__What needs to be done__: No record may be left out; print them all verbatim.

__Source material__:
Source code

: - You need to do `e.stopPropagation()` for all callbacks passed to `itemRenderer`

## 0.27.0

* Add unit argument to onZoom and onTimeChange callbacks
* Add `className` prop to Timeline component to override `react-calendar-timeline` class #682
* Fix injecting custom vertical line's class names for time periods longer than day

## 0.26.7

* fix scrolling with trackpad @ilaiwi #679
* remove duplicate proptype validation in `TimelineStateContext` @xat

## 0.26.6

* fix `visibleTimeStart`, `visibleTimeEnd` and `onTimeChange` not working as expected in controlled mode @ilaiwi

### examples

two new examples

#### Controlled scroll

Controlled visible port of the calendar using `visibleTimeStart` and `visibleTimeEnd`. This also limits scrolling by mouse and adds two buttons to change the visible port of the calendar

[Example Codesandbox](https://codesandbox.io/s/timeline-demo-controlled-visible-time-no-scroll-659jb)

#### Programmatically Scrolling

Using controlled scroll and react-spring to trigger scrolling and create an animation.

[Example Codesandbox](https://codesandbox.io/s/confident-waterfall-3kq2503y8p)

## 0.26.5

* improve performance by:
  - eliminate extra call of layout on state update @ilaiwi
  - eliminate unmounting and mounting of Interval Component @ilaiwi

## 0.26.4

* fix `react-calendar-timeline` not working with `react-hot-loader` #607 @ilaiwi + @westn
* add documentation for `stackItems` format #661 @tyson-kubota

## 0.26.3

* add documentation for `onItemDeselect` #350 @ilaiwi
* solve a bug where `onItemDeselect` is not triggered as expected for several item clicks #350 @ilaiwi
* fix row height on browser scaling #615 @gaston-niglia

__Answer section__:
Source code

: - You need to do `e.stopPropagation()` for all callbacks passed to `itemRenderer`

## 0.27.0

* Add unit argument to onZoom and onTimeChange callbacks
* Add `className` prop to Timeline component to override `react-calendar-timeline` class #682
* Fix injecting custom vertical line's class names for time periods longer than day

## 0.26.7

* fix scrolling with trackpad @ilaiwi #679
* remove duplicate proptype validation in `TimelineStateContext` @xat

## 0.26.6

* fix `visibleTimeStart`, `visibleTimeEnd` and `onTimeChange` not working as expected in controlled mode @ilaiwi

### examples

two new examples

#### Controlled scroll

Controlled visible port of the calendar using `visibleTimeStart` and `visibleTimeEnd`. This also limits scrolling by mouse and adds two buttons to change the visible port of the calendar

[Example Codesandbox](https://codesandbox.io/s/timeline-demo-controlled-visible-time-no-scroll-659jb)

#### Programmatically Scrolling

Using controlled scroll and react-spring to trigger scrolling and create an animation.

[Example Codesandbox](https://codesandbox.io/s/confident-waterfall-3kq2503y8p)

## 0.26.5

* improve performance by:
  - eliminate extra call of layout on state update @ilaiwi
  - eliminate unmounting and mounting of Interval Component @ilaiwi

## 0.26.4

* fix `react-calendar-timeline` not working with `react-hot-loader` #607 @ilaiwi + @westn
* add documentation for `stackItems` format #661 @tyson-kubota

## 0.26.3

* add documentation for `onItemDeselect` #350 @ilaiwi
* solve a bug where `onItemDeselect` is not triggered as expected for several item clicks #350 @ilaiwi
* fix row height on browser scaling #615 @gaston-niglia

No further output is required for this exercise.